Recipe 18: Borrowed GPU Studio

Situation

Many users need GPUs intermittently. Dedicated GPU instances waste capacity.

You want:

fast session start
strong teardown
fair sharing

This recipe complements Recipe 11 (single-user, cell-level preemption) by focusing on multi-tenant session management: admission control, renewal policy, and metering.

What You Build

A multi-user GPU session service:

each session acquires a GPU lease sized to its needs
session lifetime is the lease lifetime (renew on activity)
sessions checkpoint state for resume
usage metering per session

Building Blocks

GpuBuilder leases
Durable checkpoints (optional)
grafos_observe metering

Related API docs:

Design

Fairness

Use short TTL by default; renew only for active sessions.

Admission Control

If capacity is full:

queue
or offer a smaller VRAM lease

Session State Model

Each session should have a minimal durable record:

session_id
user_id (or tenant id)
requested VRAM and TTL policy
checkpoint locator (optional)
last activity timestamp

If the session service restarts, it can rebuild in-memory tracking from this record.

Renewal Policy

Renewal is the “heartbeat” of activity:

renew only when the session performs work
renew before TTL expiry (60-80% of TTL)
cap total continuous renewal time if you need fairness (e.g. max 30 minutes without releasing)
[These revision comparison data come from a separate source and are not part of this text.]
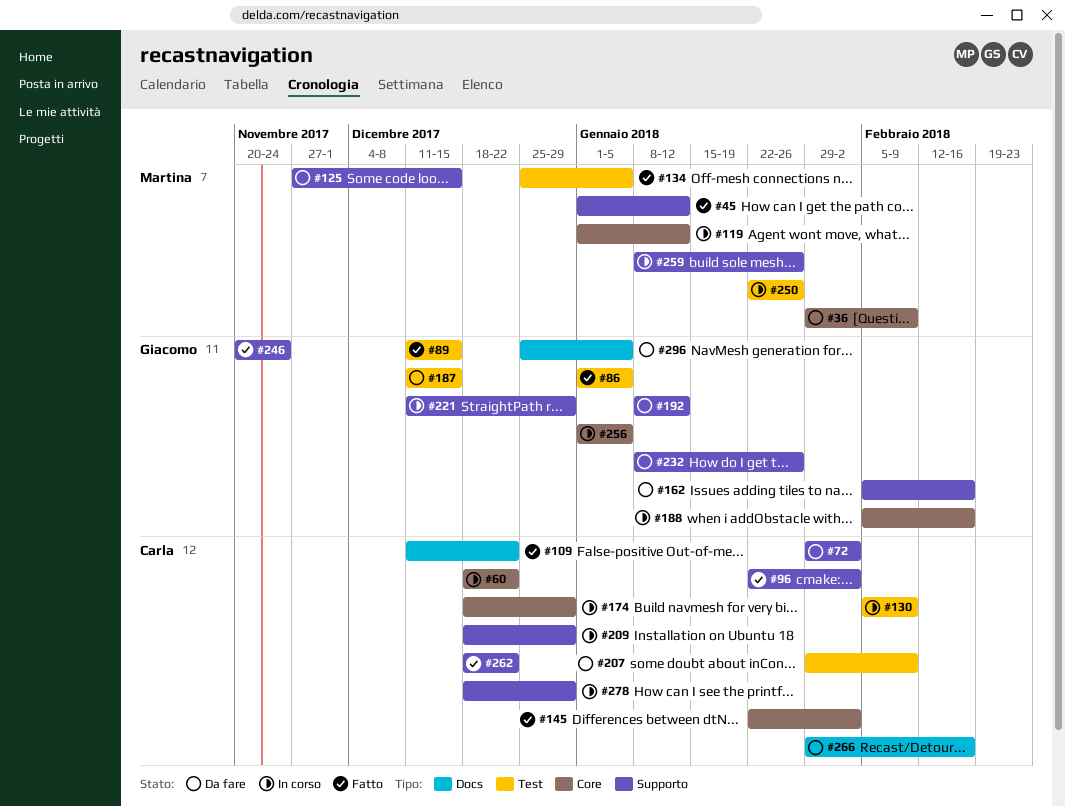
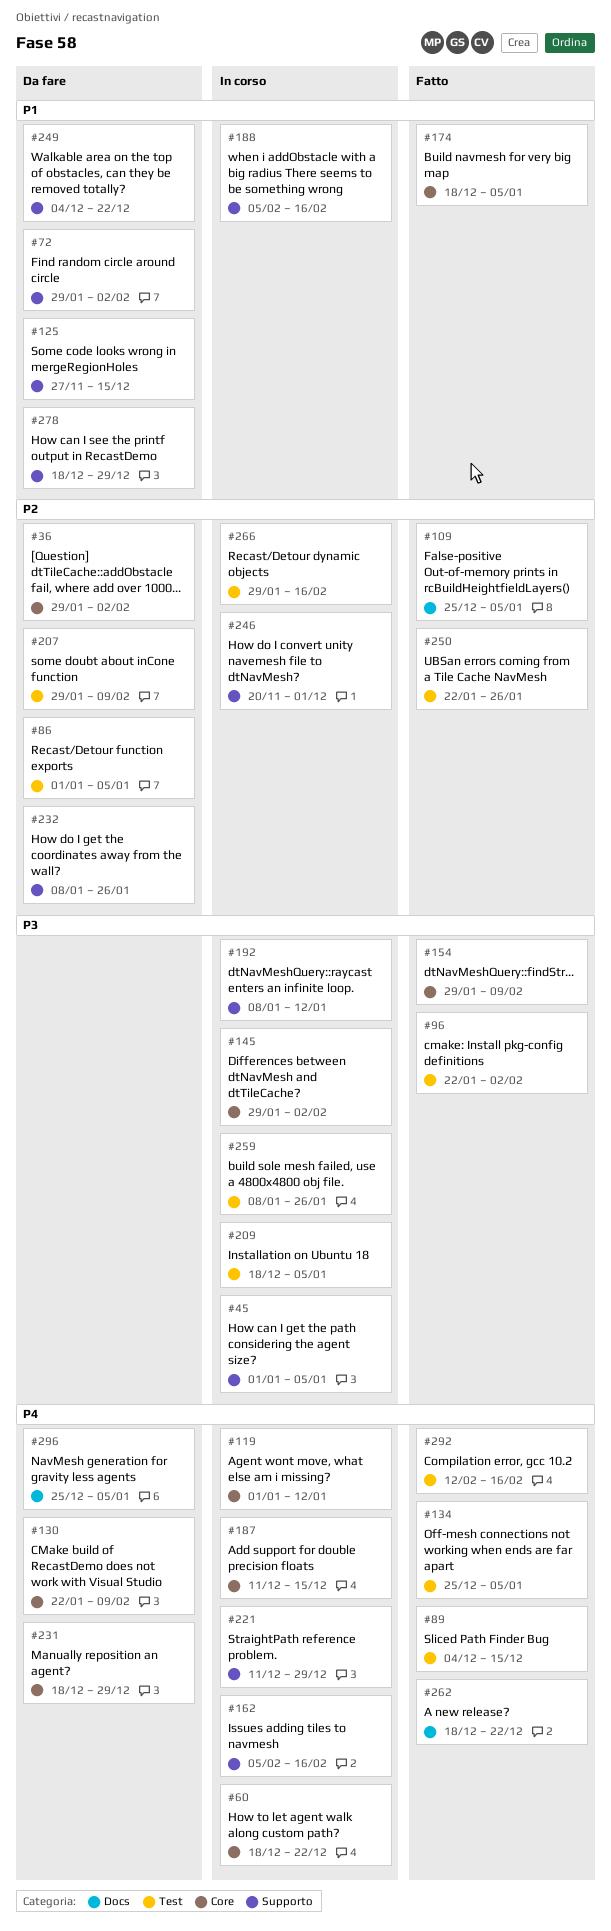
#36, due: Feb 9 -> Feb 2
#45, status: Fatto -> In corso
#45, due: Jan 12 -> Jan 5
#86, status: Fatto -> Da fare
#89, start: Dec 11 -> Dec 4
#96, label: Supporto -> Test
#109, start: Dec 11 -> Dec 25
#109, due: Dec 22 -> Jan 5
#130, status: In corso -> Da fare
#130, label: Test -> Core
#130, start: Feb 5 -> Jan 22
#145, status: Fatto -> In corso
#145, start: Jan 22 -> Jan 29
#154: none -> present
#162, status: Da fare -> In corso
#174, status: In corso -> Fatto
#174, due: Dec 29 -> Jan 5
#187, status: Da fare -> In corso
#187, label: Test -> Core
#188, label: Core -> Supporto
#192, status: Da fare -> In corso
#209, label: Supporto -> Test
#209, due: Dec 29 -> Jan 5
#231: none -> present
#246, status: Fatto -> In corso
#246, due: Nov 24 -> Dec 1
#249: none -> present
#250, status: In corso -> Fatto
#256: present -> none
#259, label: Supporto -> Test
#262, label: Supporto -> Docs
#266, status: Da fare -> In corso
#266, label: Docs -> Test
#278, status: In corso -> Da fare
#292: none -> present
If renewal fails, treat as explicit preemption and surface that to the user.

Walkthrough

Core grafOS API Path

The session is a GPU lease plus optional checkpoint storage and renewal tracking:

use grafos_collections::durable::Durable;
use grafos_leasekit::{RenewalManager, RenewalPolicy};
use grafos_std::block::BlockBuilder;
use grafos_std::gpu::{GpuBuilder, GpuExclusivityClass, GpuSession};

let lease = GpuBuilder::new()
    .min_vram(16 * 1024 * 1024 * 1024)
    .lease_secs(300)
    .exclusivity(GpuExclusivityClass::SessionExclusive)
    .acquire()?;

let mut renewals = RenewalManager::new();
renewals.register(
    lease.lease_id(),
    lease.expires_at_unix_secs(),
    RenewalPolicy::default(),
);

let ckpt_lease = BlockBuilder::new().min_blocks(512).lease_secs(3600).acquire()?;
let model_state = vec![0u8; 1024];
let checkpoint = Durable::new(model_state, ckpt_lease);
checkpoint.checkpoint()?;

let session = GpuSession::new(&lease);
let status = lease.status();
# let _ = (renewals, checkpoint, session, status);
# Ok::<(), grafos_std::FabricError>(())

The service renews only while the user is active. If renewal stops or the lease is revoked, the session ends and the user restores from the checkpoint after acquiring a new lease.

user requests session
acquire GPU lease
serve interactive infer/render
renew on activity
drop on idle/expiry

Failure Modes

LeaseExpired: session ended; user must reacquire and restore from checkpoint.
Disconnected: transient fabric failure; retry or fail with clear message.
Overcommit: admission control bug; fix with hard caps and backpressure.

Observability

Meter per session:

VRAM leased
GPU-seconds consumed
kernel launches and errors
checkpoint bytes written

Expose per-tenant aggregates to detect noisy neighbors.

Variations

priority tiers (interactive > batch)
“spot sessions” that may be preempted aggressively
multi-GPU sessions for large jobs